- [Requirements]:
- A) Name every sector that the code signing text gives as a place where organizations use code signing to enforce internal trust policies.
- B) In the code signing text, which type of certificate is required for signing Windows kernel-mode drivers?
- C) Please pick up the code signing text after its final sentence and keep writing it.

- [Source document]:
Mobile Applications: Platforms like iOS and Android require apps to be signed before they can be published or installed, rejecting unsigned apps to protect users from malicious code.

Enterprise Environments: Within organizations—especially in finance, healthcare, and critical infrastructure—code signing enforces internal trust policies. It ensures that only authorized scripts, installers, and updates run across endpoints.

Across all platforms, code signing provides a consistent way to verify software origin and integrity—whether it’s public-facing or internal.

Best Practices for Code Signing

Implementing code signing effectively goes beyond simply applying a digital signature. To ensure software security, trust, and compliance at scale, organizations must adopt a set of best practices across the lifecycle of certificate management, signing operations, and incident response.

Choosing the Right Certificate

Selecting the appropriate type of code signing certificate depends on your organizational needs, risk profile, and deployment targets:

Standard Code Signing Certificates are commonly used by individual developers and smaller organizations to sign applications and scripts. While these certificates establish publisher identity, they undergo basic verification by the Certificate Authority (CA) and may not satisfy stricter system or enterprise security policies.

Extended Validation (EV) Code Signing Certificates undergo a rigorous identity verification process by the CA, making them a requirement for signing Windows kernel-mode drivers and often preferred in high-security environments. EV certificates offer higher trust levels and may help avoid installation warnings or SmartScreen filter blocks on Windows systems.

[Extracted data entries]
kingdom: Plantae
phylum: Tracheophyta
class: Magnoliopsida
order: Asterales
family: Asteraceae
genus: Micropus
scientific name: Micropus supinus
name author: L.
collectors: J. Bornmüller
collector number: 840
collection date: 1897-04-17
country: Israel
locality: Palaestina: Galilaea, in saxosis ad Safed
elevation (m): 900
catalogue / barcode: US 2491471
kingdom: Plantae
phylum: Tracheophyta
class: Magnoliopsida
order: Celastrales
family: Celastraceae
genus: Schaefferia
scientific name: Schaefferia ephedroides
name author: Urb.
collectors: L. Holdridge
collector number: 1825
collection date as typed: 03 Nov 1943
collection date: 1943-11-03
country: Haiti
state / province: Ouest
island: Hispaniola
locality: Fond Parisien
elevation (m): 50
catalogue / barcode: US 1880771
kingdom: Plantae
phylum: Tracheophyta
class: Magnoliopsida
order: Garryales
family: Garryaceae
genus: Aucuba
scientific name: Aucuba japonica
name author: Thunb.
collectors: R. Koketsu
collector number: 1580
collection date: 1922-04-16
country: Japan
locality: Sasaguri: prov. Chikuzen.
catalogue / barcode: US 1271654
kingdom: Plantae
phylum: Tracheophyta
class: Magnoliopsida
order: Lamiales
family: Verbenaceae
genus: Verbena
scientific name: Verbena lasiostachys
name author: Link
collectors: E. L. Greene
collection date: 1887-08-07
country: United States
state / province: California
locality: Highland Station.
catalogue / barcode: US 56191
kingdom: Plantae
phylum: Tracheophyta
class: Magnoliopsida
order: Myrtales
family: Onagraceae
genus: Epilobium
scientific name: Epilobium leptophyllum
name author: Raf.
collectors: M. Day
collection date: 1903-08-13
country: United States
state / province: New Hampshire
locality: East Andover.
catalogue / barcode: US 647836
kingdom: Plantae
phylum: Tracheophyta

- [The results]:
- A) Finance, healthcare, and critical infrastructure.

- B) Extended Validation (EV) code signing certificates.

- C)
In regulated industries or enterprise software distribution, EV certificates are considered a baseline for secure code delivery. Many organizations also use dedicated certificates for different products or teams to segment risk and streamline revocation procedures if needed.

Key Management

The private key used in code signing is a critical security asset. If compromised, attackers could use it to distribute malware disguised as trusted software. As such, strict key management is non-negotiable:

Hardware Security Modules (HSMs): Store private keys in tamper-resistant hardware or use cloud-based HSMs to prevent unauthorized access. These devices provide FIPS 140-2 or Common Criteria-certified environments and integrate with modern CI/CD tools.

Secure Cloud Vaults: For cloud-native workflows, key management services (e.g., AWS KMS, Azure Key Vault) can isolate and control key usage through access policies and audit logs.

Role-Based Access Control (RBAC): Only authorized personnel should be able to initiate signing operations. RBAC ensures that signing keys are not accessible to developers who don’t need them and reduces insider threat exposure.

Never Store Keys in Plaintext: Storing private keys on developer workstations or in unsecured repositories creates a major attack vector. Always enforce secure access protocols and centralized control.

By implementing these controls, organizations can prevent key leakage, reduce insider risk, and ensure that only trusted personnel or services can sign production code.

Renew and Revoke

Proper lifecycle management of signing certificates helps ensure long-term trust and minimizes the impact of compromise or expiration:

Renew Certificates Proactively: Plan renewals well in advance to prevent service disruption. Automate renewal tracking and ensure that signing workflows are updated with the new certificate.

Use Timestamping: Even after a certificate expires, timestamped signatures remain valid as long as the code hasn’t been altered. This preserves trust in previously released artifacts.

Revoke Immediately Upon Compromise: If there is any suspicion that a private key has been exposed, revoke the certificate without delay. Use Certificate Revocation Lists (CRLs) or the Online Certificate Status Protocol (OCSP) to notify relying parties and block malicious reuse.

The Future of Code Signing

Code signing is evolving to meet new challenges in security, compliance, and cryptography:

Post-Quantum Cryptography: Current algorithms like RSA and ECDSA won’t withstand future quantum attacks. Standards bodies like NIST are preparing quantum-resistant alternatives to future-proof digital signatures.

DevSecOps Integration: Signing is becoming a built-in part of CI/CD, with automation and policy-as-code enabling fast, secure releases without manual intervention.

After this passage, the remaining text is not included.